* [EXERCISE BRIEF]:
Continue the article about the February jobs report from its last sentence.

* [TEXT UNDER STUDY]:
^^^^
SectorJobs Added in FebruaryJobs Added Over Last 12 Months
Professional and business services773,000488,000
Construction48,000140,000
Leisure and hospitality24,000323,000
Health care32,000301,000
Retail23,700252,000
Manufacturing14,000107,000
Source: Bureau of Labor Statistics

The road to a full economic and jobs recovery remains a long one, though. Unemployment in October 2007, when the stock market was last hitting such highs, was at 4.7 percent. Today, 12 million Americans are still out of work, with 40 percent of them, or 4.8 million, jobless for 27 weeks or more. Another 8 million workers are employed part-time because they can find full-time jobs, and 130,000 people dropped out of the labor force in February, dropping the labor force participation rate to 63.5 percent. The economy is still 3 million jobs short of where it was at the start of the Great Recession, and even if we maintained February’s impressive growth rate, the unemployment rate wouldn’t return to pre-recession levels until mid-2017.

There are reasons to worry, though, that the momentum apparent in the February jobs report won’t be sustained in coming months. Ask economists what could derail the economic improvements and they'll likely point first not to China or Europe but to Washington, D.C. and the sequestration budget cuts that took effect this month following the expiration of the payroll tax holiday at the beginning of the year. The full effects of those changes have yet to be seen. “The biggest risk is fiscal policy being too tight too quickly,” says Sweet of Moody’s Analytics.

The economy will be able to digest the fiscal cuts from Washington without tumbling into recession. Even so, says economist Ben Herzon of Macroeconomic Advisers, the economy is probably not strong enough to withstand those cuts and keep creating jobs at a pace that will lower the unemployment rate much over the full year. “Ideally, fiscal restraint the stabilizes the debt-to-GDP ratio and puts it on a downward track,” Herzon says, but “you would want that restraint ramping up in the context of an economy that could still create enough jobs to put the unemployment rate on a downward track.”

The Federal Reserve’s low interest rates and quantitative easing have helped offset those fiscal fears thus far. “Monetary policing is trumping fiscal policy in the economy and financial markets,” UBS economist Maury Harris noted in a report released early last week, before the jobs numbers reinforced the point. “The Fed’s current quantitative easing (QE) policy of buying $85 billion in Treasury and mortgage securities per month swamps the $85 billion sequester for the fiscal year 2013.”
^^^^
* [DATA EXTRACT]:
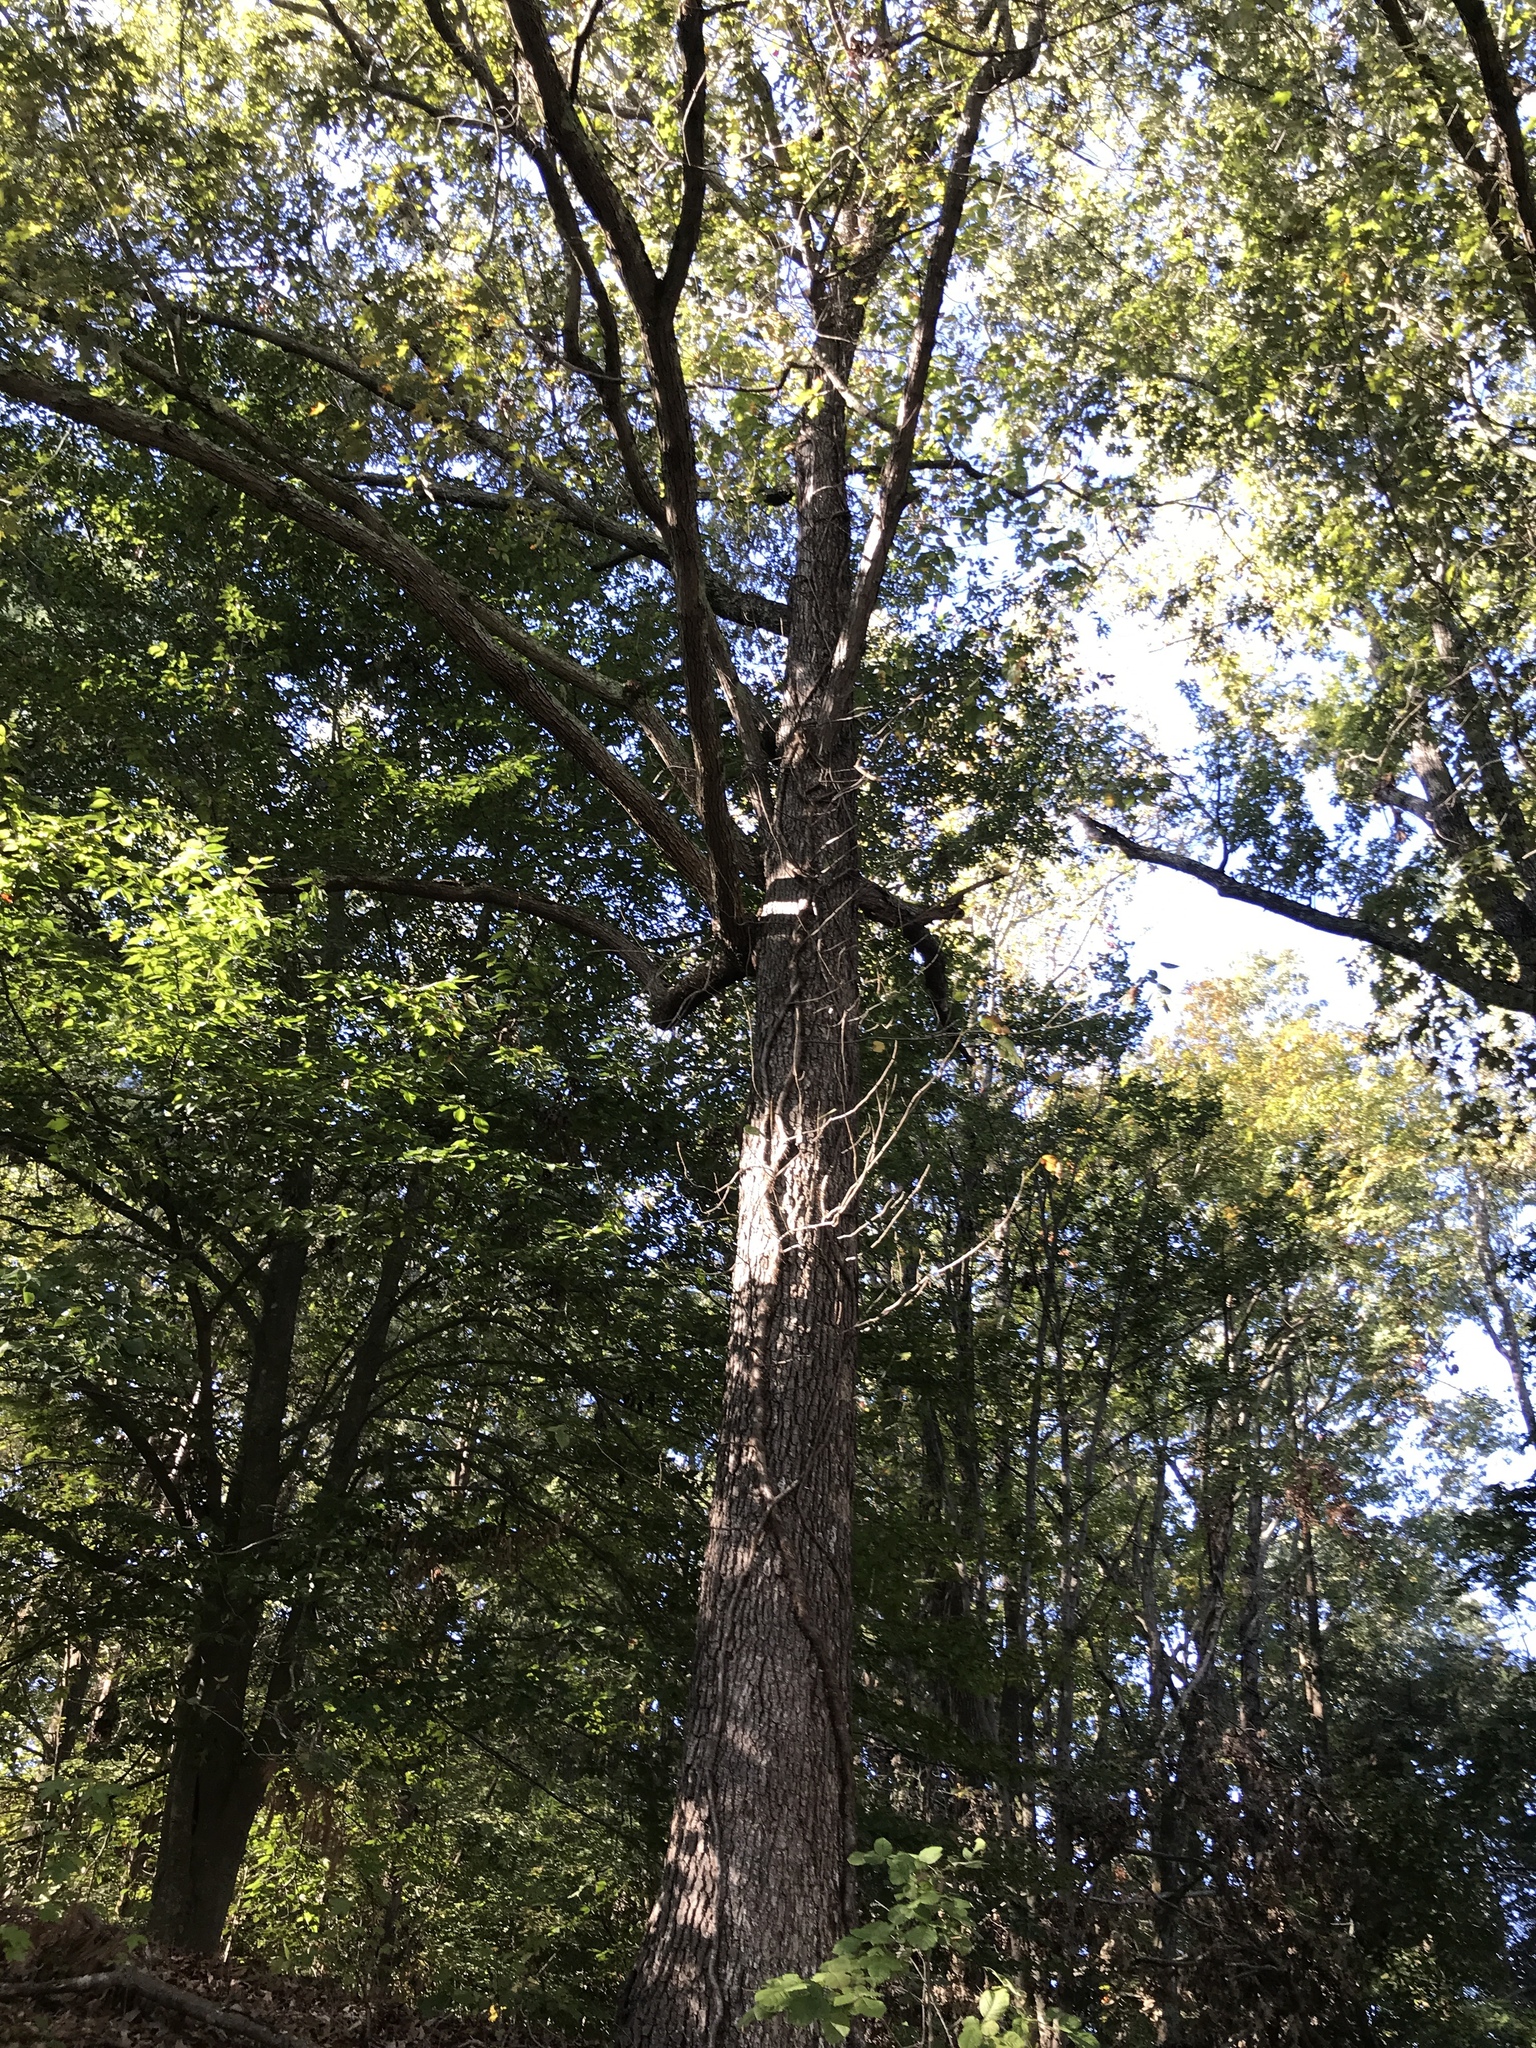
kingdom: Plantae
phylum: Tracheophyta
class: Magnoliopsida
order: Fagales
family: Fagaceae
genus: Quercus
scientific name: Quercus falcata
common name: Southern red oak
^^^^
* [EXERCISE ANSWER]:
Economists still expect the drag from the budget cuts and tax increases will be felt before long, though. “We’re going to see likely layoffs among defense manufacturers because of the sequester,” says Sweet. “The furloughed government workers will still show up in the employment numbers, but they’re going to take a pay hit and that’s going to weigh on consumer spending and have a spillover effect on the broader economy.” That means the economy appears likely to repeat its seasonal patterns of the last two years, with a strong winter followed by weakness in spring and summer and then signs of growth to end the year.

“If the sequester lasts for the whole year, we think it will take around 400,000 off the job count by year-end, a significant impact but not enough to derail the private sector recovery,” Nigel Gault, chief U.S. economist at IHS Global Insight, wrote Friday. In all, economists anticipate the sequester to trim 0.6 percentage points from GDP growth this year, with the effects felt most strongly in the second and third quarters. That loss, combined with a similar or higher amount resulting from the tax increases, could pare about 1.5 percentage points of growth from the economy this year. If not for those two major sources of fiscal drag, GDP growth would be above 3 percent this year, economists project.

Instead, the newly imposed fiscal tightening means that the jobs reports in coming months may not be able to match the strength seen in February. Without the sequester, Sweet says, job gains of around 200,000 a month should be sustainable – and that sustained pace over a full year is needed to make a bigger dent in the unemployment rate.